I had the honor of sharing coffee and conversation today with my dear friend Rev. Melissa Bennett and new friend Dr. Dapo Sobomehin. We talked for a long time. We talked about isolation and the lack of accountability, how white and brown and black people are afraid of one another, how white people think and act like we’re better than other people, how people of all colors often forget that the person in the other shade of skin is a human being. We talked about war and poverty and education and violence and community.
And we talked a lot, a whole lot, about God france achat viagra. Dr. Dapo quoted a lot of scripture. He said the word J—- out loud so everyone could hear. [Wait, don’t quit reading yet! Bear with me.] This is not a normal part of my everyday experience. The J word has been a weapon of violence against people who I deeply love, from individual friends to my larger queer community. I use that word with extreme caution.
It made me realize that while I’m nervous talking about race, I am terrified talking about You-Know-Who. I’m hyper-aware of the ways my protestant christian privilege goes hand-in-hand with my white privilege and systems of oppression. (The conquistadors, the slaveowners, the boarding school missionaries, the nazis, Matthew Shepard’s murderers — all christians.)

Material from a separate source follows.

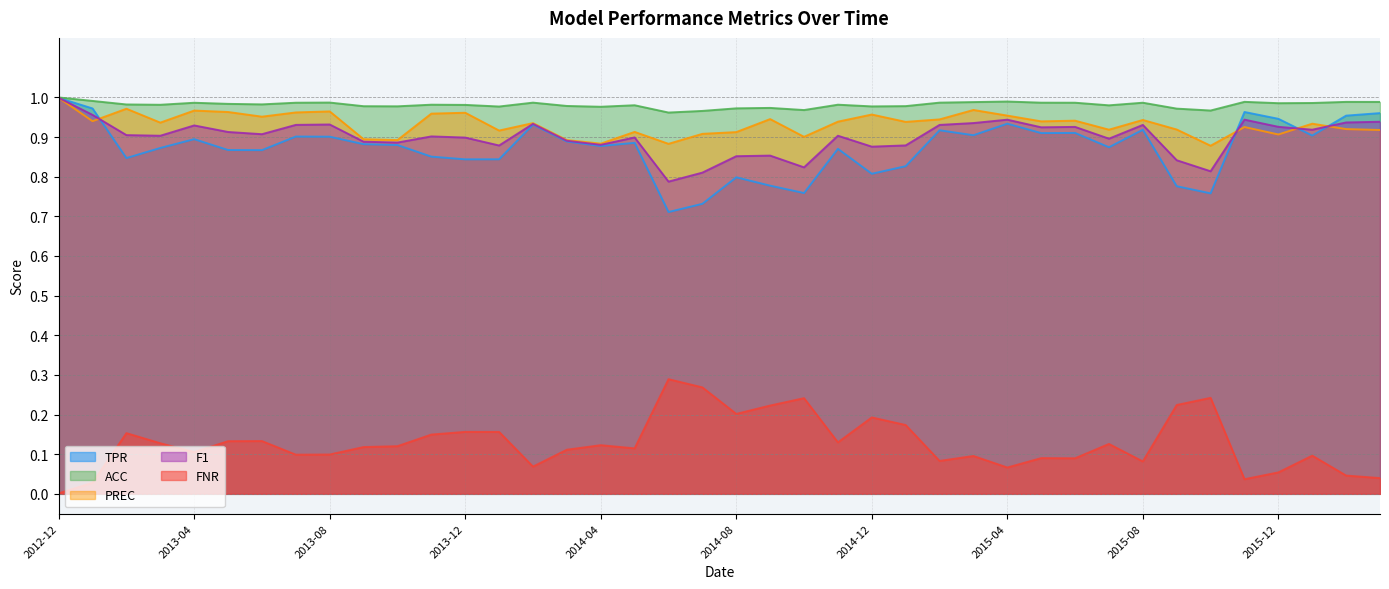

Between 2014-01 and 2014-08, which series saw the biggest shift?

TPR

But I realized today that I need to talk about spiritual stuff if I am going to do activist work. (Fortunately I have lots of words for the Holy that don’t make other people twitch or reach for their coats.) I can’t do this work of authentic connection, this work of open-hearted listening, of taking responsibility, owning my mistakes, being present, and keeping hope without my spiritual life. Because I am limited by my blind spots, my fear. I am limited by my oh-so-excellently-trained-in-white-privilege-automatic-conditioning, my ivorytower education. The problems are too big, the challenges too complex, the solutions evasive.

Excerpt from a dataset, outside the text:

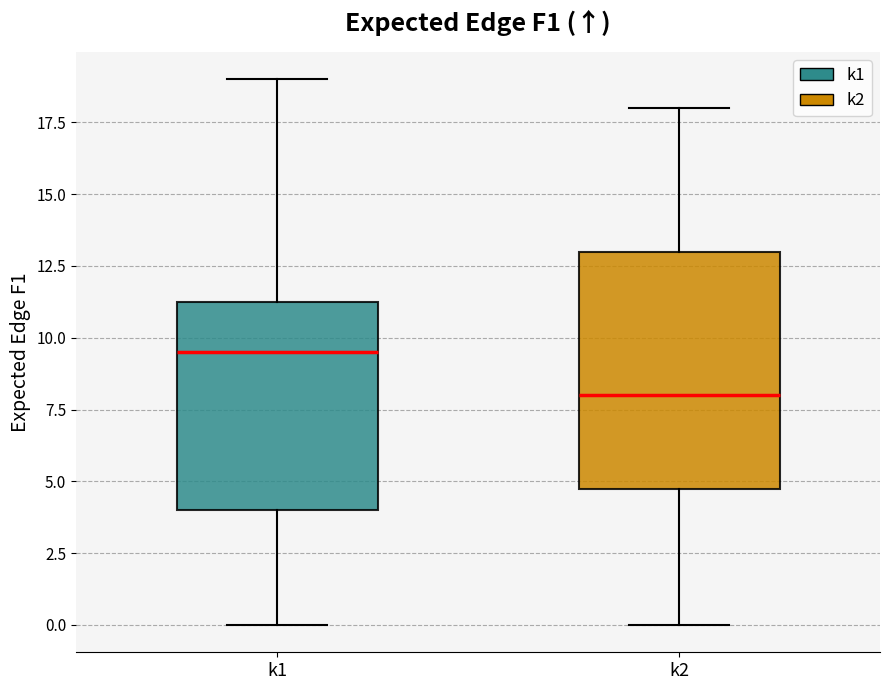

Which box has the highest median line?

k1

In conversation with remarkable spiritual people today, I felt how the Divine is manifest in a unique way in each person. Each human being is this expression of G*d-Love in a specific intersection of time/place/culture/language/skin/shape.
Think of all the billions of people on this planet. Not just the friendly people but the broken people, the people who hurt and damage others. The mystery is that somehow, the Holy is in those people too. I think this is what Rev. Martin Luther King, Jr. meant by “beloved community.”

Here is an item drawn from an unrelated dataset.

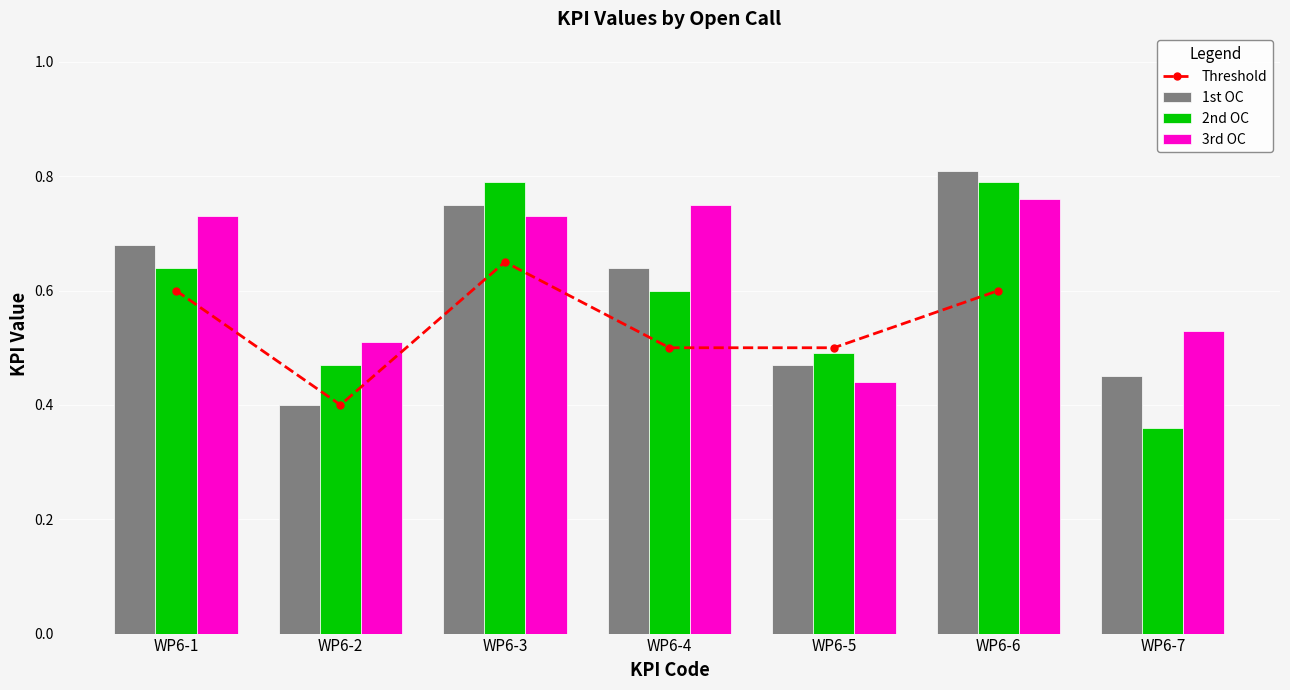

Is the value of 1st OC at WP6-1 greater than the value of 3rd OC at WP6-6?

No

At first glance, it may seem like a cheap cop-out, but in the end what I come back to is this connection that each of us has to the Sacred. Spirit is unlimited resources of Love, moments of everyday grace, miracles of reconnection and reconciliation, all rooted in the powerful full-body knowledge that I, and you, and each of us is deeply known and beloved.
None of these realizations are new or remarkable (except to me, of course). Other people have said it much more eloquently than I can. Tonight I am reading Womanist scholar Emilie M. Townes. In her book Womanist Ethics and the Cultural Production of Evil she writes:
“We have dreams that can be more powerful than nightmares, possibilities more radical than realities, and a hope that does more than cling to a wish or wish on a star or sit by the side of the road, picking and sucking its teeth after dining on a meal of disaster and violence in our lives…
To combine challenge with hope is powerful. For together they enable us to press onward when we are at the verge of giving up; to draw strength from the future to live in a discouraging present. Challenge and hope make it possible for us to see the world, not only as it is, but also as it can be, so that it can move us to new places and turn us into a new people…
Hope cannot simply be given a nod of recognition, for it demands not only a contract from us, but also a covenant and a commitment. When we truly live in this deep-walking hope, then we must order and shape our lives in ways that are not always predictable, not always safe, rarely conventional, and protests with prophetic fury the sins of a fantastic hegemonic imagination (and theological worldviews) that encourage us to separate our bodies from our spirits, our minds from our hearts, our beliefs from our action…
We cannot hide from responsibility or accountability for we are never relieved of the responsibility that we have to our generation and future generations to keep justice, peace,and hope alive and vibrant…
Ultimately, somewhere deep inside each of us we know that perhaps the simplest, yet the most difficult, answer to the challenge of what we will do with the fullness and incompleteness of who we are as we stare down the interior life of the cultural production of evil is live your faith deeply.
This is not a quest for perfection, but for what we call in christian ethics the everydayness of moral acts. It is what we do every day that shapes us…these acts that we do say more about us than those grand moments of righteous indignation and action.”
Today as I sat at the coffee shop in conversation, part of me itched with frustration at the lack of answers, at the need to DO more. Conversation seemed like such a little thing.
Talk doesn’t replace the necessity for action. Yet Townes reminds me that authentic listening and presence in connection to Spirit are not little or less. Everydayness is essential. And speaking about the Holy is necessary, even though it is the very last thing I feel comfortable or ready or able to do.